## Instruction
Could you copy the records below exactly, leaving out any pictures they include?

[Dataset entries]
-- Opening Marker --
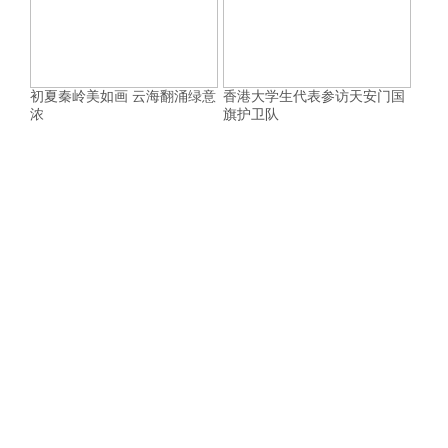
初夏秦岭美如画 云海翻涌绿意
香港大学生代表参访天安门国
浓
旗护卫队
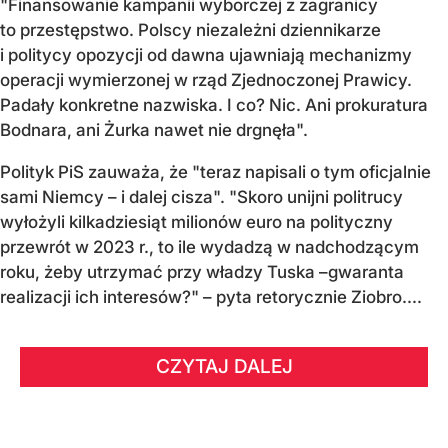
"Finansowanie kampanii wyborczej z zagranicy
to przestępstwo. Polscy niezależni dziennikarze
i politycy opozycji od dawna ujawniają mechanizmy
operacji wymierzonej w rząd Zjednoczonej Prawicy.
Padały konkretne nazwiska. I co? Nic. Ani prokuratura
Bodnara, ani Żurka nawet nie drgnęła".
Polityk PiS zauważa, że "teraz napisali o tym oficjalnie
sami Niemcy – i dalej cisza". "Skoro unijni politrucy
wyłożyli kilkadziesiąt milionów euro na polityczny
przewrót w 2023 r., to ile wydadzą w nadchodzącym
roku, żeby utrzymać przy władzy Tuska –gwaranta
realizacji ich interesów?" – pyta retorycznie Ziobro....
CZYTAJ DALEJ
-- Closing Marker --
## Answer for the task
初夏秦岭美如画 云海翻涌绿意
香港大学生代表参访天安门国
浓
旗护卫队
"Finansowanie kampanii wyborczej z zagranicy
to przestępstwo. Polscy niezależni dziennikarze
i politycy opozycji od dawna ujawniają mechanizmy
operacji wymierzonej w rząd Zjednoczonej Prawicy.
Padały konkretne nazwiska. I co? Nic. Ani prokuratura
Bodnara, ani Żurka nawet nie drgnęła".
Polityk PiS zauważa, że "teraz napisali o tym oficjalnie
sami Niemcy – i dalej cisza". "Skoro unijni politrucy
wyłożyli kilkadziesiąt milionów euro na polityczny
przewrót w 2023 r., to ile wydadzą w nadchodzącym
roku, żeby utrzymać przy władzy Tuska –gwaranta
realizacji ich interesów?" – pyta retorycznie Ziobro....
CZYTAJ DALEJ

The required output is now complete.